A company can reorganize and re-strategize all it wants. But to effect meaningful change--to really mold and sculpt its mission and values--it must radically transform the way it recognizes and rewards its people. In this decade, the real key to unlocking organizational innovation and productivity won’t be found in technology or quality or “teamwork”--it will be found in gutsy innovations in organizational compensation schemes that enable those things to happen.
If a company cares about quality, all the statistical process control charts in the world matter less than a willingness to reward people for producing defect-free goods and services. If a company wants to be more customer-responsive, special training needs to be reinforced by incentives that remind people to do the right thing. If an organization wants to promote “teamwork,” why on earth is it only giving merit raises for individual performance?
Far too much attention has been focused on the porcine excesses of top management pay. Of course it’s nauseating how grossly overpaid Peter Principle chief executives can be. But not enough thought has gone into the issue of how to effectively compensate the people who actually do the work. To be sure, Lawler observes that “it’s hard to have a credible pay-for-performance system if the top is not leading by example.”
The critical issue, however, is not how much a company should pay its top dogs but rather how can an organization create enterprise-wide incentives that motivate and reward the behaviors the company truly desires.
You get what you pay for, and most corporations have evolved astonishingly perverse compensation schemes that, more often than not, pay far more for promises than for productivity or performance. What does it matter if IBM is reorganized if the way IBM salesperson quotas are drawn up remains unchanged? How does General Motors have the gall to talk about quality when customer survey data plays only a negligible part in managerial compensation? Why don’t more companies explicitly reward their employees for boosting productivity?
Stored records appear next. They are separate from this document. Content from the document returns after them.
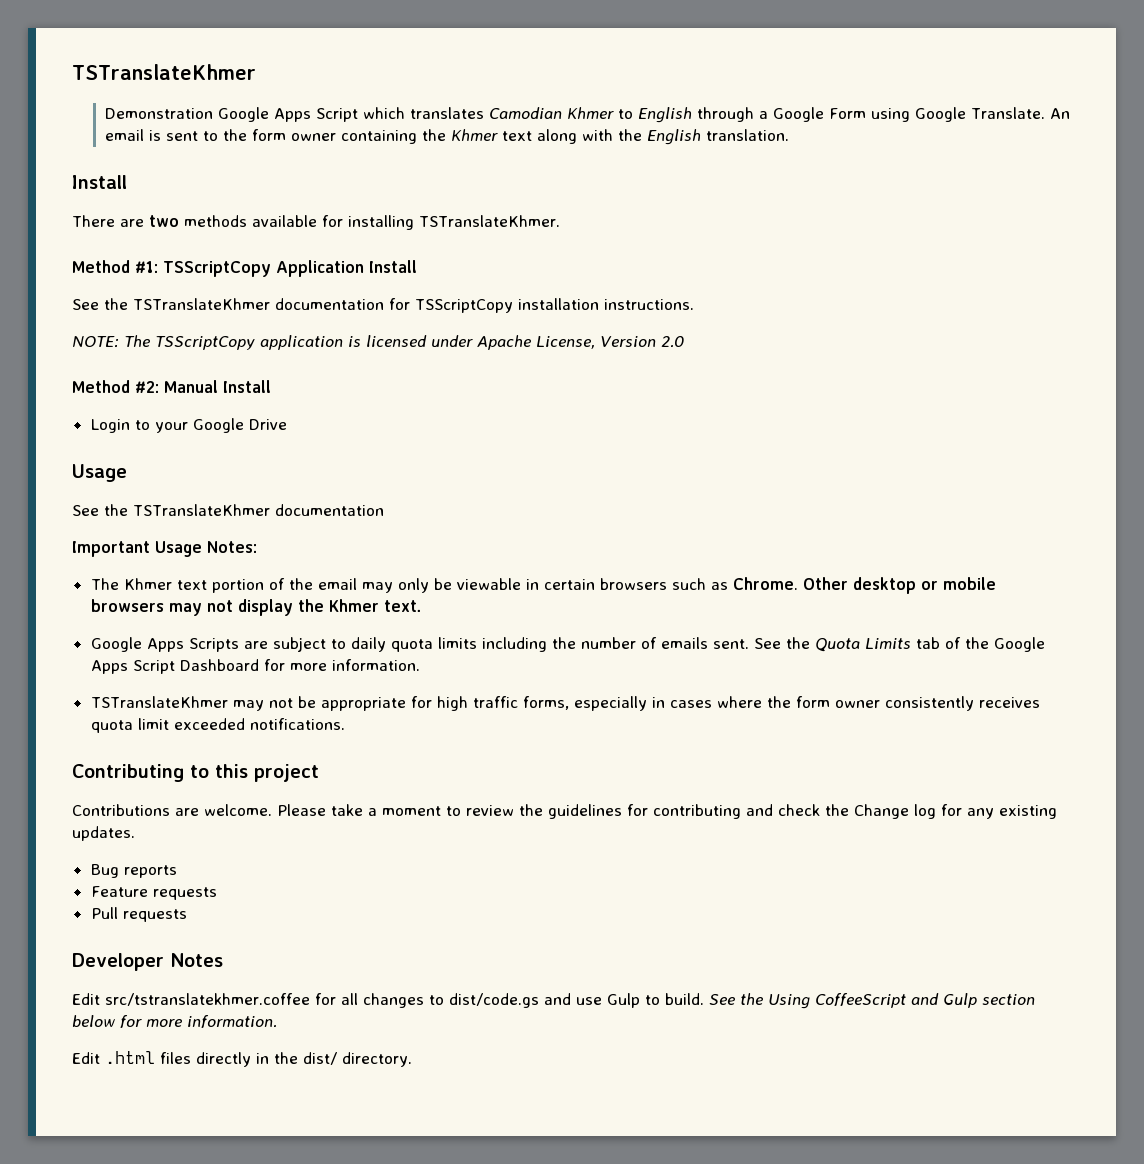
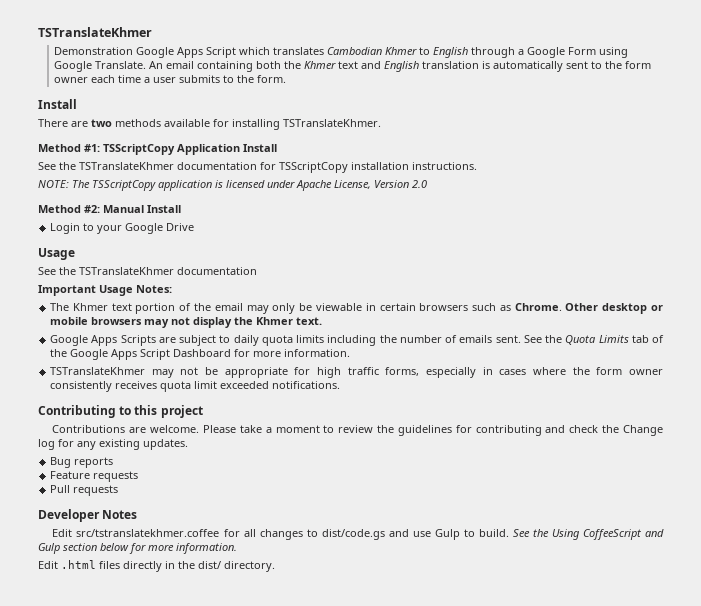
[489,107,563,119] Camodian -> [327,47,383,55] Cambodian
[149,130,162,141] is -> [197,61,564,72] containing both the Khmer text and English translation is automatically
[341,129,790,145] containing the Khmer text along with the English translation. -> [91,75,287,83] each time a user submits to the form.

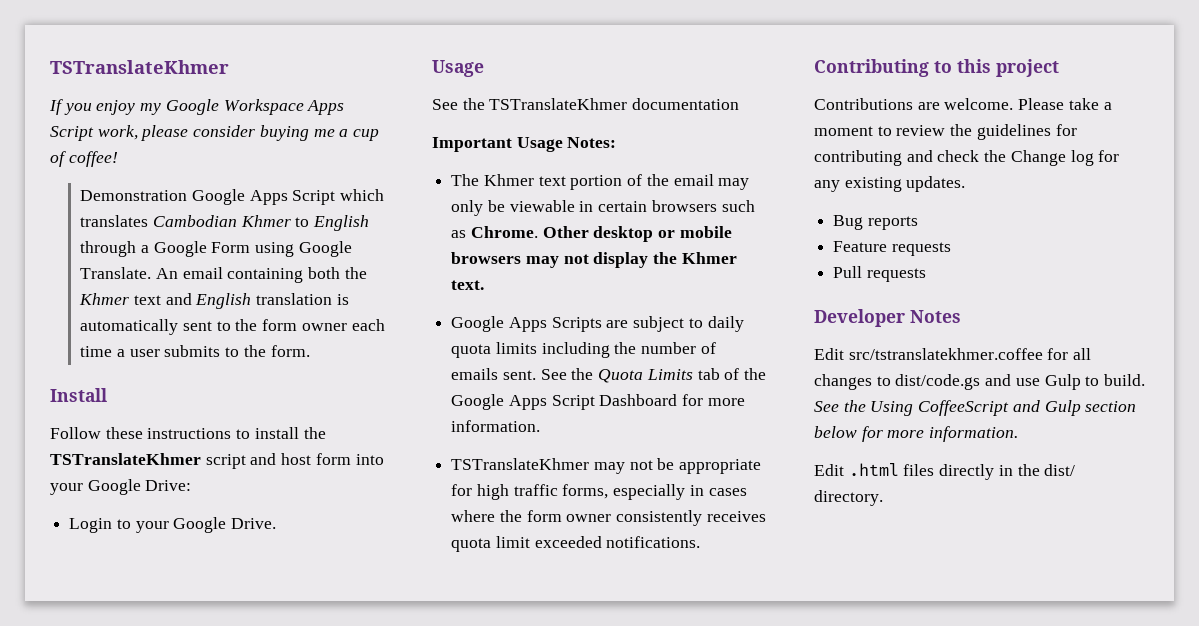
[38,27,152,37] TSTranslateKhmer -> [50,60,229,74] [49,99,345,115] [50,125,380,141] [50,151,118,167] TSTranslateKhmer // If you enjoy my Google Workspace Apps Script work, please consider buying me a cup of coffee!
[38,119,381,130] [38,144,277,155] [38,162,477,173] [38,180,427,191] [38,205,181,213] There are two methods available for installing TSTranslateKhmer. // Method #1: TSScriptCopy Application Install // See the TSTranslateKhmer documentation for TSScriptCopy installation instructions. // NOTE: The TSScriptCopy application is licensed under Apache License, Version 2.0 // Method #2: Manual Install -> [50,427,326,439] [50,453,384,469] [50,479,192,495] Follow these instructions to install the TSTranslateKhmer script and host form into your Google Drive:
[166,223,195,231] Drive -> [231,518,277,529] Drive.

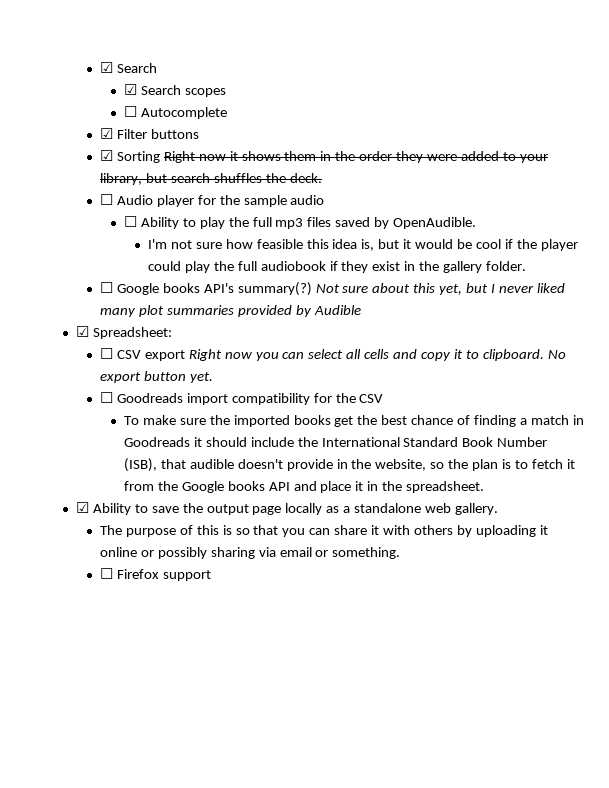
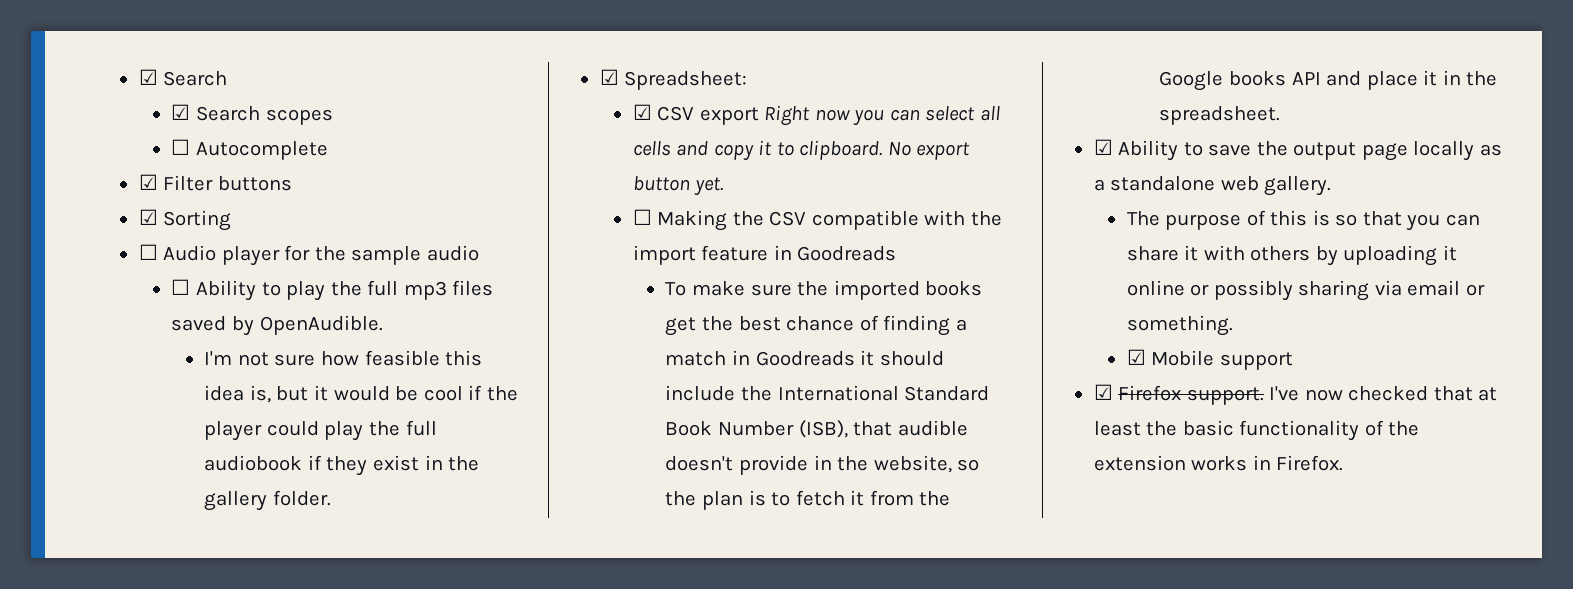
[163,151,548,163] [99,173,322,185] Right now it shows them in the order they were added to your library, but search shuffles the deck. -> (232, 220) none
[99,282,565,296] [99,305,361,317] // ☐ Google books API's summary(?) Not sure about this yet, but I never liked many plot summaries provided by Audible -> (331, 498) none
[99,348,113,359] ☐ -> [632,104,652,120] ☑
[116,393,384,405] Goodreads import compatibility for the CSV -> [657,210,1002,231] [632,245,897,265] Making the CSV compatible with the import feature in Goodreads
[99,568,211,581] ☐ Firefox support -> [1126,349,1293,370] [1093,384,1498,405] [1093,420,1420,441] [1093,455,1344,471] ☑ Mobile support // ☑ Firefox support. I've now checked that at least the basic functionality of the extension works in Firefox.

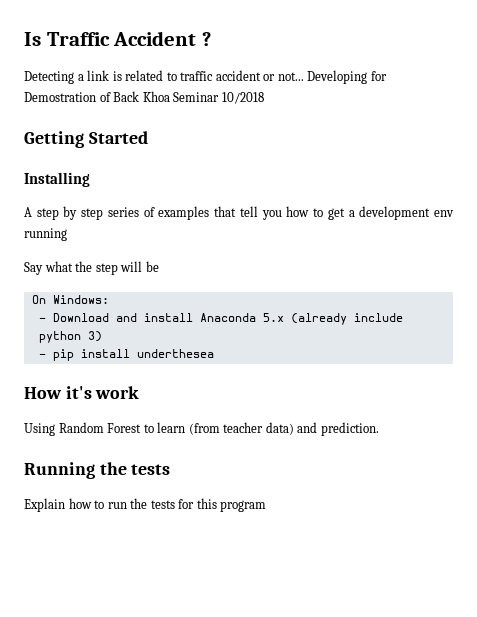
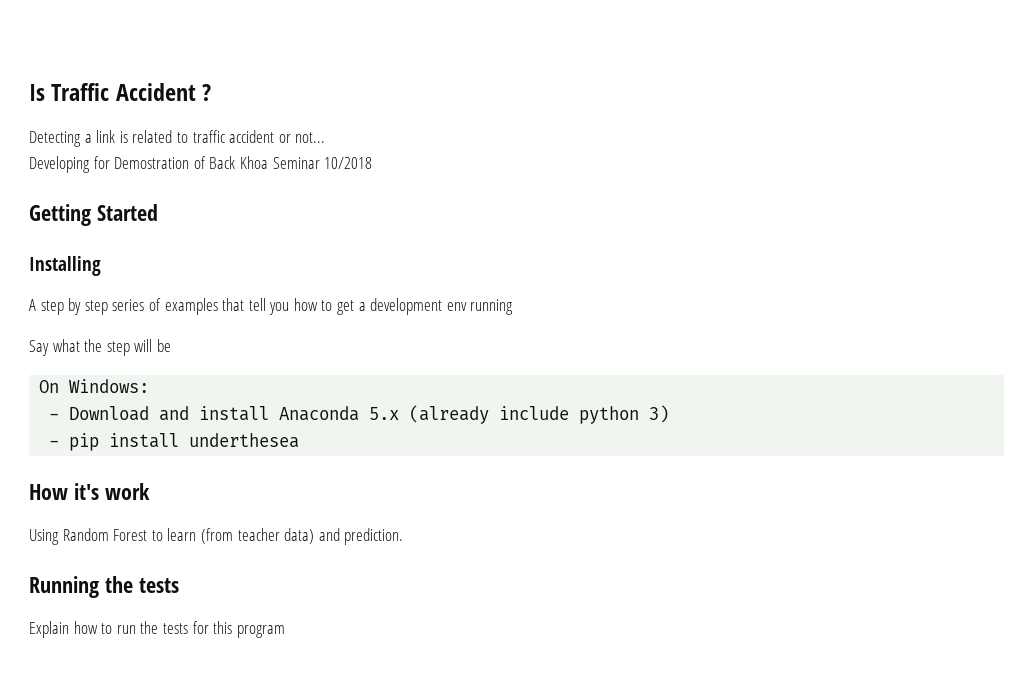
(304, 76) none -> (326, 137) //

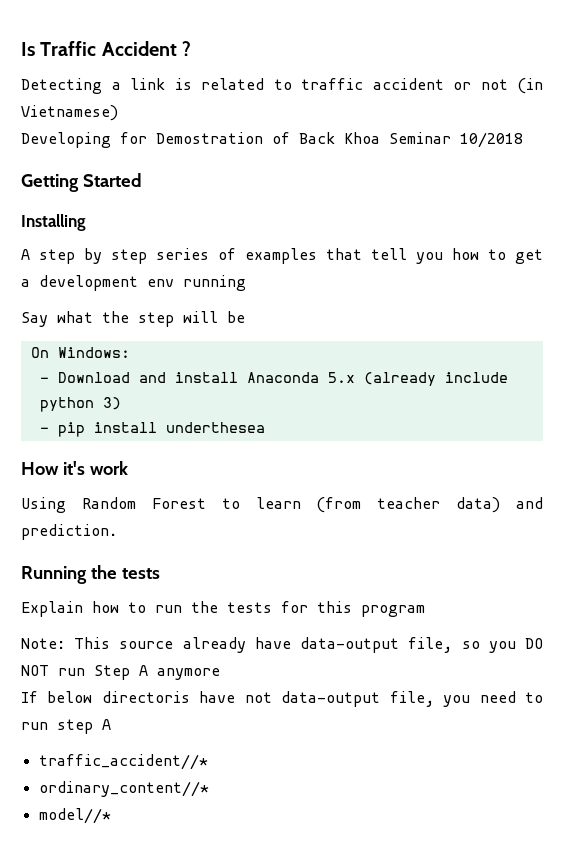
[295,132,326,143] not... -> [480,78,543,94] [21,105,118,121] not (in Vietnamese)
(285, 631) none -> [21,637,543,653] [21,665,220,680] [21,691,543,707] [21,719,111,734] [38,754,208,770] [38,781,209,797] [38,808,111,824] // Note: This source already have data-output file, so you DO NOT run Step A anymore // If below directoris have not data-output file, you need to run step A // traffic_accident//* // ordinary_content//* // model//*

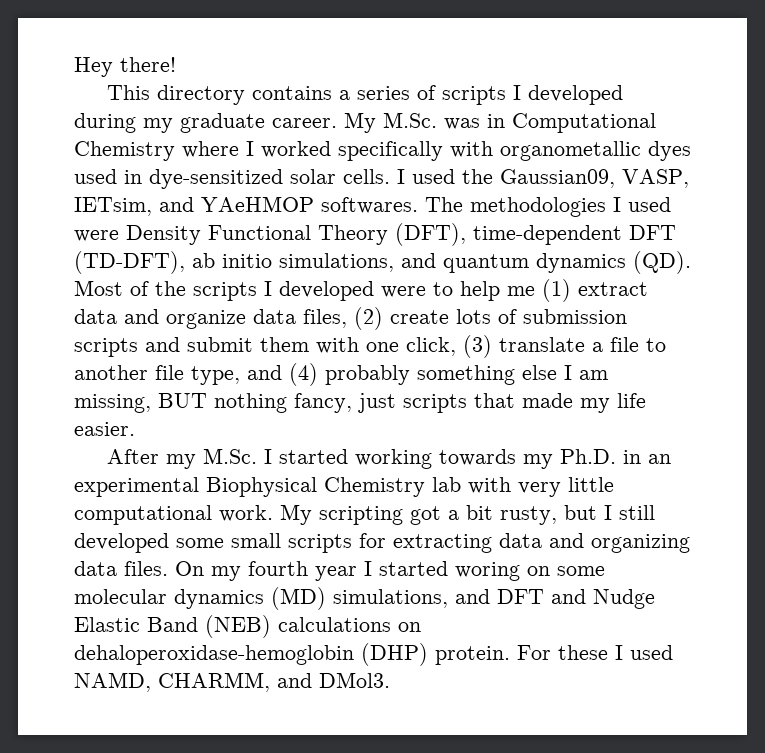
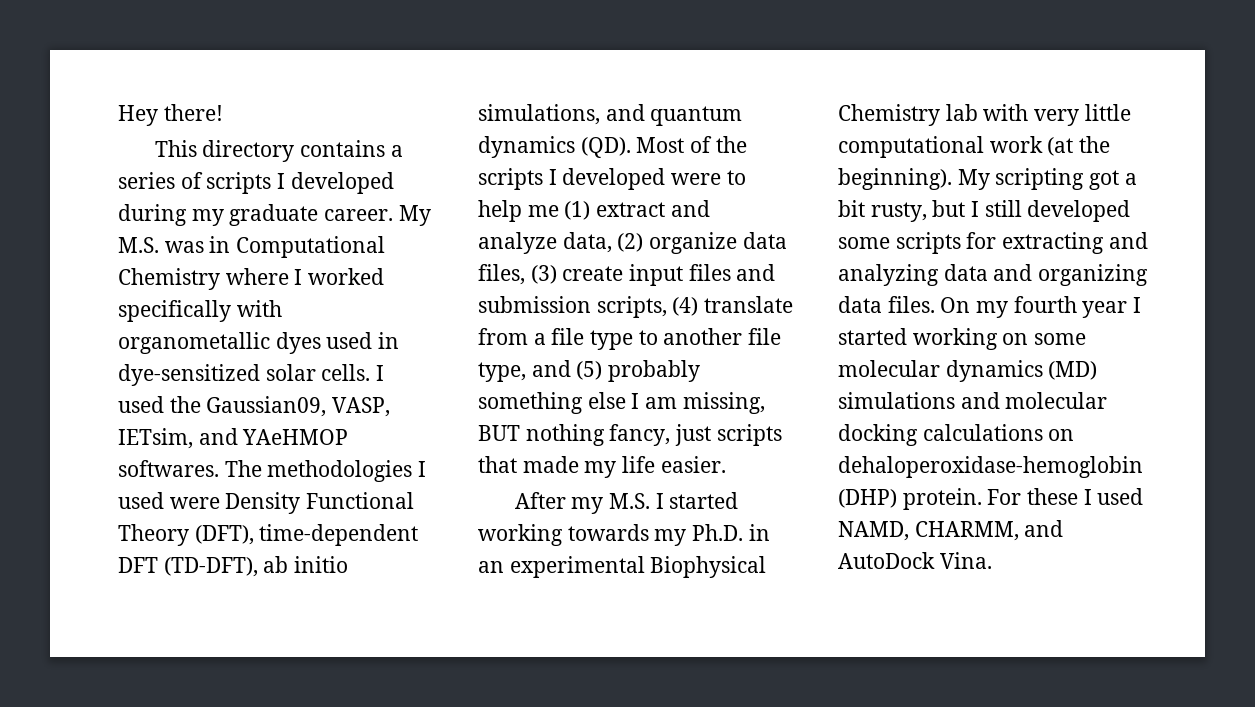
[383,112,437,128] M.Sc. -> [118,237,159,253] M.S.
[74,307,627,330] [74,335,585,358] data and organize data files, (2) create lots of submission scripts and submit them with one click, (3) translate -> [670,200,710,217] [478,232,787,254] [478,264,776,286] [478,296,794,318] [478,328,528,345] and analyze data, (2) organize data files, (3) create input files and submission scripts, (4) translate from
(639, 344) none -> [590,330,634,350] type
[289,363,318,386] (4) -> [576,361,603,380] (5)
[202,448,257,464] M.Sc. -> [608,493,650,509] M.S.
[219,505,273,522] work. -> [989,136,1111,156] [838,168,952,190] work (at the beginning).
[231,533,281,548] small -> (890, 243) none
(492, 543) none -> [1108,232,1148,249] [838,264,939,286] and analyzing
[455,562,520,581] woring -> [912,328,998,350] working
[333,589,655,609] [74,615,271,638] simulations, and DFT and Nudge Elastic Band (NEB) -> [838,392,1108,409] [838,424,918,446] simulations and molecular docking
[319,672,390,688] DMol3. -> [838,552,992,569] AutoDock Vina.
“There is a moderately strong correlation between profit sharing and productivity,” observes Princeton University economist Alan S. Blinder, who edited “Paying for Productivity,” an extensive survey of economic research in the area. “On average, there seems to be a 3% to 11% increase in productivity in companies where profit-sharing exists.” For a Fortune 1000 company, Blinder notes, “a 3% or 4% or 7% increase in productivity can do dramatic things for the bottom line.”
But Blinder acknowledges that, for the most part, “economists have shown very little interest in this area. . . . There’s not a lot of technical sweetness.” We don’t know what the relationships are between incentive structures and organizational competitiveness. Economists find it easier to model the impact of new investment on productivity than new incentive structures.
“We have the most sophisticated compensation professionals in the world,” says USC’s Lawler. “They understand how to manage the cost side of compensation. When it comes to managing the behavioral side--the motivational side, the productivity side--then they’re in another world. . . . We’re really good at doing what was the right thing 10 or 15 years ago. . . . Most companies still seem to be stuck on individual pay for performance rather than realizing that true productivity increases come from team interactions.”
Yes, hundreds of companies are experimenting with pay for productivity. DuPont’s experiment in the area failed dismally, but compensation experts blame the company more than they do the concept.
“Today, compensation is at least as important as strategy,” asserts Jude T. Rich, chairman of Sibson & Co., which has a global clientele in compensation consulting. “The better managed companies now understand that you can’t separate strategic issues from people issues and that you can’t separate people issues from the compensation and internal communication issues.”
It’s ironic--sickening--that so much of the debate surrounding “competitiveness” revolves around slashing wages and workers rather than figuring out ingenious ways to reward productivity. At this moment in our industrial history, America needs compensation innovation--not just technological innovations--to assure its economic future.